Hasan was then very shocked by the abuse he got on Twitter, and some of it was vile. Comparing him to Jimmy Savile was a little excessive. But his replies felt, to many of us women, arrogant and dismissive. What is for Hasan an interesting philosophical dilemma is actually experienced in reality through our bodies. He also played the emotional card of seeing the scan of his daughter at 20 weeks. I too have seen such scans. Once at 20 weeks I was told the baby was dead and I would just have to wait to miscarry. If all the bits didn't come out they said I would probably be back soon via A&E as I would be infected. So we can all get sentimental over scans. Having also had an ultrasound before an abortion I am in no denial about what that feels like either.
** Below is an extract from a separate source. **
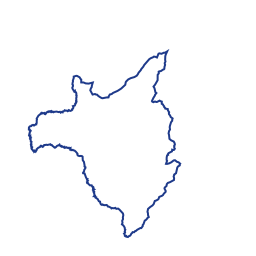 Salamina, Caldas, Colombia (Robinson projection), rotated 221°
{"feature_id": "7082276B24883943395769", "entity_name": "Salamina", "entity_type": "district", "adm_level": 2, "iso_a3": "COL", "parent_name": "Colombia", "parent_adm1": "Caldas", "projection": "robinson", "projection_center": [-75.386, 5.344], "detail": "fine", "context": "isolated", "style": "outline", "palette": "blue", "viewbox_px": 256, "rotation_deg": 221, "n_neighbors": 0, "source": "geoboundaries", "source_scale": "gbopen_adm2", "svg_char_len": 5753}
<svg xmlns="http://www.w3.org/2000/svg" viewBox="0 0 256 256"><g transform="rotate(221 128 128)"><path d="M143.5,76.6L141.0,74.0L139.0,73.5L136.1,71.2L135.7,70.5L135.1,70.3L134.4,70.5L134.1,70.2L133.8,69.7L133.6,67.8L132.8,66.6L132.5,64.6L132.2,64.4L130.9,65.2L127.4,63.2L125.8,62.6L125.1,62.9L124.9,62.0L123.7,61.9L123.8,61.3L123.4,60.7L123.5,60.2L122.7,59.7L122.2,60.2L121.2,59.8L119.0,59.8L117.8,60.9L116.6,60.3L115.8,60.7L115.2,60.6L114.9,60.3L115.1,59.8L114.7,59.4L113.5,59.5L114.0,58.7L113.9,58.2L111.8,57.9L111.6,57.7L112.0,57.1L110.0,56.1L109.5,55.4L108.8,55.4L108.8,54.4L108.1,55.0L107.3,54.3L106.7,54.7L106.5,54.2L104.3,54.5L102.0,53.6L100.8,54.1L99.9,53.3L98.4,52.6L97.4,52.8L97.2,53.5L96.2,53.6L96.0,54.0L95.2,54.2L93.6,55.9L92.5,55.9L91.8,55.5L90.5,56.2L88.2,56.7L87.7,56.5L87.3,57.3L85.9,58.2L85.2,59.4L83.8,59.3L82.6,60.7L81.0,60.8L75.8,60.2L74.4,59.2L73.2,57.1L72.0,56.0L71.5,54.1L69.9,52.8L69.4,51.3L67.9,51.4L66.3,51.1L64.9,50.5L64.1,49.6L63.3,49.5L62.7,47.8L62.0,47.6L61.6,47.2L61.7,45.7L60.8,45.6L59.6,44.5L58.7,44.6L58.4,45.4L57.5,45.1L56.5,45.7L56.4,46.9L55.8,48.0L55.8,49.0L56.2,50.5L56.0,51.5L56.2,52.4L55.0,53.4L55.0,54.9L54.5,55.5L54.3,57.2L53.0,60.7L52.3,61.2L52.5,63.6L53.2,64.3L53.2,65.5L54.6,69.1L54.2,70.2L54.1,72.0L54.3,72.9L53.9,74.4L55.6,75.3L57.2,76.9L58.3,77.5L59.8,80.1L59.4,83.0L58.7,85.6L58.7,87.4L59.9,90.5L59.1,91.9L58.4,93.9L58.4,94.4L59.2,96.5L57.9,99.1L57.6,100.3L57.9,102.0L57.7,104.4L58.2,105.2L60.7,106.2L61.2,107.1L60.9,109.5L61.9,111.1L61.9,112.7L60.8,114.6L59.2,118.9L60.3,120.4L61.8,121.4L62.3,123.0L62.6,123.2L62.1,125.4L64.9,130.6L65.0,131.9L64.4,133.7L65.1,134.4L65.2,135.3L67.4,135.3L68.8,134.6L71.4,134.5L72.3,133.4L72.8,130.6L73.8,128.2L75.0,126.5L75.8,125.9L77.0,128.9L77.9,129.2L79.6,131.3L80.4,132.8L80.1,134.0L80.7,134.2L80.9,135.6L79.5,139.2L80.4,140.6L79.7,140.8L79.0,141.5L78.9,142.3L79.2,143.2L80.0,143.3L81.0,144.3L81.1,144.8L81.6,145.1L81.7,146.2L82.8,147.1L84.6,147.8L87.3,147.0L89.6,147.0L92.6,149.8L93.8,150.5L95.0,152.6L95.3,154.4L97.1,156.0L97.8,157.2L99.3,160.6L99.4,162.5L100.0,163.1L100.6,164.5L103.0,164.3L104.5,165.1L106.0,165.3L107.1,166.2L107.3,166.9L109.5,167.5L110.4,168.4L112.6,167.1L113.1,167.5L114.3,167.5L114.9,168.1L116.0,168.2L117.1,168.7L118.4,168.4L119.8,170.1L121.2,169.5L122.1,169.4L123.2,166.7L123.7,166.2L125.0,165.7L125.8,164.1L127.1,163.8L127.6,164.0L128.6,167.5L129.0,170.1L129.4,170.9L129.5,173.0L130.8,173.0L134.1,175.4L135.9,176.0L136.0,178.5L137.0,183.5L140.5,187.6L140.6,189.4L141.8,190.6L141.6,191.2L140.5,192.6L139.9,195.0L139.4,195.8L139.4,196.5L140.6,198.1L141.4,200.0L142.4,200.6L142.9,201.1L143.3,202.7L144.6,203.7L147.0,206.7L147.7,208.2L148.7,211.5L149.5,209.0L150.3,208.4L151.4,206.0L153.2,205.0L153.7,204.1L152.4,200.2L153.8,199.8L155.3,198.9L155.6,197.6L156.5,195.9L157.1,194.0L157.1,186.1L156.7,184.4L156.6,180.8L156.3,180.1L156.3,176.7L155.9,175.3L155.7,173.2L156.6,170.6L158.6,167.5L159.7,164.8L159.9,161.7L159.7,161.0L158.4,158.8L159.0,153.3L160.2,149.2L162.3,144.7L162.6,142.9L163.7,141.4L163.2,138.7L162.8,138.3L163.0,138.0L164.3,136.9L166.7,133.8L167.6,133.3L169.7,132.9L171.7,132.7L173.1,132.9L174.2,132.2L175.2,132.0L176.7,130.0L181.2,131.7L182.0,133.5L182.2,135.0L183.1,136.3L184.4,139.2L186.8,135.7L189.2,133.9L191.4,133.2L193.2,131.7L195.1,133.9L195.6,133.8L197.8,134.5L200.6,133.9L201.3,133.4L202.7,131.2L201.8,130.2L200.7,127.6L200.1,127.1L199.3,125.5L198.5,124.4L197.7,124.3L196.9,123.3L196.4,121.7L194.8,120.9L193.3,120.8L193.2,120.6L192.9,120.7L192.6,120.4L192.4,120.7L192.1,120.6L192.1,120.9L191.6,120.4L190.6,120.8L189.8,120.3L188.8,119.2L188.2,118.9L188.2,118.5L187.9,118.4L187.0,117.4L186.8,116.7L185.5,115.4L185.1,114.5L184.7,114.5L184.6,114.1L184.2,114.0L184.3,113.7L183.8,113.1L183.9,112.7L183.6,112.3L183.8,111.7L183.2,111.1L182.9,110.1L183.9,108.4L183.1,108.1L182.6,107.5L182.4,107.0L182.6,106.1L182.2,105.7L182.3,105.2L182.0,105.0L182.1,104.3L182.7,103.1L183.8,102.6L184.1,102.8L184.4,102.7L184.2,101.9L184.5,101.1L185.5,101.1L186.3,100.2L187.4,99.9L187.5,98.1L188.0,97.8L188.3,97.2L187.9,96.8L188.6,96.5L188.9,95.4L190.0,95.6L190.9,94.4L192.6,93.6L194.1,92.0L194.6,90.9L195.2,90.7L195.4,91.1L195.6,91.1L196.2,89.8L197.0,90.3L197.2,89.7L197.5,89.9L197.8,89.7L198.2,89.0L197.9,88.8L198.1,88.5L198.8,88.5L199.0,88.2L198.9,87.6L199.3,87.5L199.6,86.6L199.4,85.1L199.5,84.1L199.8,84.0L200.2,84.7L200.6,84.4L200.9,84.6L201.4,83.7L202.2,83.5L202.4,82.4L203.3,82.5L203.3,80.6L203.7,78.6L203.1,75.2L202.2,74.6L202.1,74.1L200.3,72.0L200.1,71.7L200.2,71.0L199.6,70.5L200.2,69.6L200.4,68.4L200.8,68.1L201.1,68.4L201.7,68.1L202.0,67.4L202.5,66.7L202.3,65.9L203.2,64.7L203.1,63.4L201.9,61.9L201.3,62.3L200.7,61.7L200.1,62.2L199.6,62.1L199.2,60.0L198.8,59.7L198.5,58.5L197.8,58.3L197.7,57.4L197.1,57.3L196.7,57.9L196.4,57.3L195.6,57.3L195.5,56.6L194.8,56.7L194.8,55.5L193.6,55.2L192.5,54.0L191.7,54.2L191.1,53.0L190.6,52.7L190.6,51.9L190.1,51.5L189.6,51.7L189.1,50.7L187.7,50.7L187.6,50.3L188.0,49.8L187.5,49.3L187.1,49.3L186.7,48.9L185.8,49.0L185.0,48.5L184.3,48.6L183.9,49.4L183.1,48.5L182.6,49.8L182.2,49.7L182.5,51.5L183.0,52.0L182.8,54.1L181.6,56.9L182.2,57.1L182.2,57.4L181.4,57.9L180.0,57.8L179.8,58.5L180.1,60.2L179.0,61.2L178.8,61.7L177.7,62.3L175.9,64.8L175.3,64.5L174.3,65.2L173.1,64.9L172.3,65.1L170.6,65.0L170.4,65.5L170.0,65.6L169.8,66.7L169.9,67.5L169.6,68.5L169.0,69.3L168.8,70.5L167.9,70.0L166.7,70.7L166.4,70.2L165.5,70.4L165.1,71.2L163.5,71.3L163.4,72.1L162.7,71.8L162.6,72.2L162.1,72.3L161.8,73.1L160.7,73.2L160.4,73.7L159.6,73.9L159.5,74.3L159.0,74.2L158.5,74.9L158.4,74.5L157.7,74.0L157.6,74.5L156.7,74.5L156.3,74.1L155.6,74.7L155.3,75.3L154.7,75.3L153.5,75.9L151.9,75.9L149.3,75.5L148.7,74.6L147.4,74.4L145.9,75.2L145.3,76.0L144.2,76.6L143.5,76.6Z" fill="none" stroke="#1e3a8a" stroke-width="2"/></g></svg>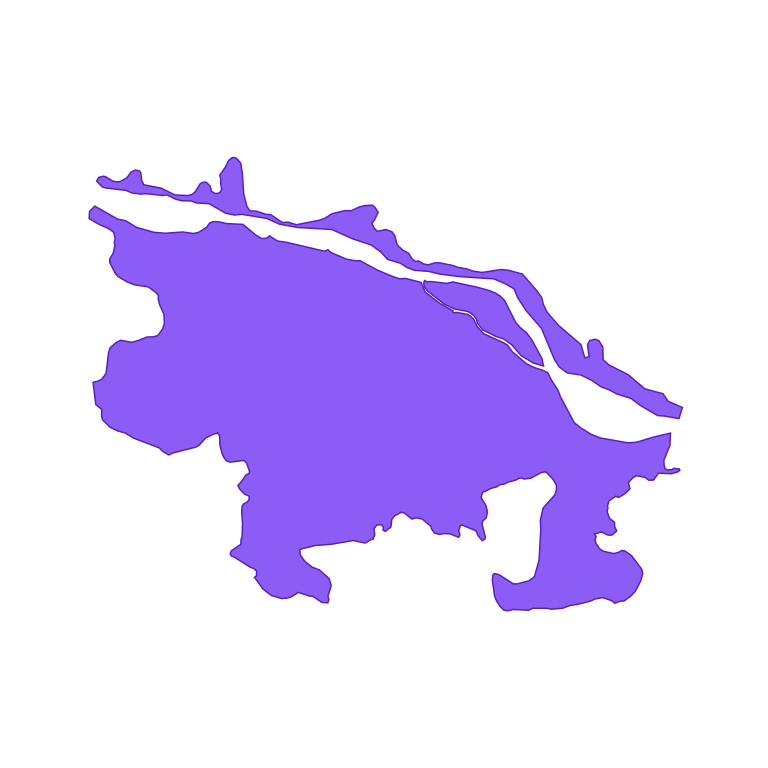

Many others have also in effect rebutted Hasan's views and I admire much of his other writing. So when the Today progamme asked me to debate this with him, I was reluctant. I don't listen to the show because rather like Newsnight at its worst, the "lets have a heated debate" structure is tired and goes nowhere. Plus my last experience of the Today programme was being harangued by John Pilger saying that the women who have made accusations against Julian Assange were probably working for the CIA. Life's too short for Today, I feel.


Really, though, I should have made like Obama and gone to a training camp where they teach you how to debate. But the truth is that the Oxbridgey petty point-scoring, the bland but setup confrontations and lack of honesty is precisely what puts many off politics completely. It certainly does me. Maybe I am never going to learn it; probably because I don't want to?


On this occasion, John Humphrys's was chairing, so I pointed out that here we were on a programme that has a poor record of female participation, with two men and one woman discussing abortion. Humphrys said they had "Sarah [Montague] yesterday"! That's sorted then! I also asked Hasan and Humphries about their reproductive histories and contraceptive methods. I would deduce coitus interruptus. We ended up talking over each other – neither mine or Hasan's finest hour, to be honest. Having had civil exchanges with him since, I am sure we could have had a better discussion in any other situation.


Among many messages of support afterwards, there was also a torrent of abuse. I was shrill, hysterical, hectoring, "a feminist", a disgrace and drunk. Woman, know thy limits. Mainly, I was "disrespectful". This is an interesting take on a discussion about what I may do with the contents of my own womb. Humphrys's famous BBC "impartiality" was on display again this week when he aggressively challenged Harriet Harman over the definition of sexual abuse. This is either hard-hitting interviewing or a dismal and anachronistic attitude given what we now know.


Then came a whole other lot of nastiness as Cristina Odone, with nothing better to do, wrote a blog in the Daily Telegraph saying that I told "the Today audience that men are banned from debating abortion". She also claimed that babies born at 20 weeks can survive. Both these things are untrue. (Borderline viability is usually described as 21 to 25 weeks.) Anyone may disagree with my opinion, but this is remarkably shoddy journalism. Does the Telegraph not check its facts?


Of course men can and do discuss abortion. Men are involved as partners and medics. Indeed, I continue to admire David Steel and his compadres who pushed through the 1967 Abortion Act not to win votes (scarcely imaginable in a politician now) but to stop women dying.


What I would prefer, though, is for women to lead the discussion rather than sit there while men discuss what we are permitted to do. The Today programme, with its adversarial setup, was never going to do that and I should have known better. Of all the things I said, one of the worst was "I am in a van", because you are meant to pretend that you are in a studio, not a radio car. But I found it ludicrously silly that I was indeed in a van being patronised by two guys.


Still, the next time someone has the news not "just in" – the dearth of women on front pages, on discussion panels, on TV and radio, in what passes for political debate – I will simply remind you that to stick up for yourself will involve being misrepresented and nastily insulted. I won't be getting out of bed for such treatment again and, let's face it, I am unlikely to be asked. For not only do I fervently believe in a woman's right to choose but I feel equally strongly about a woman's right to a lie-in.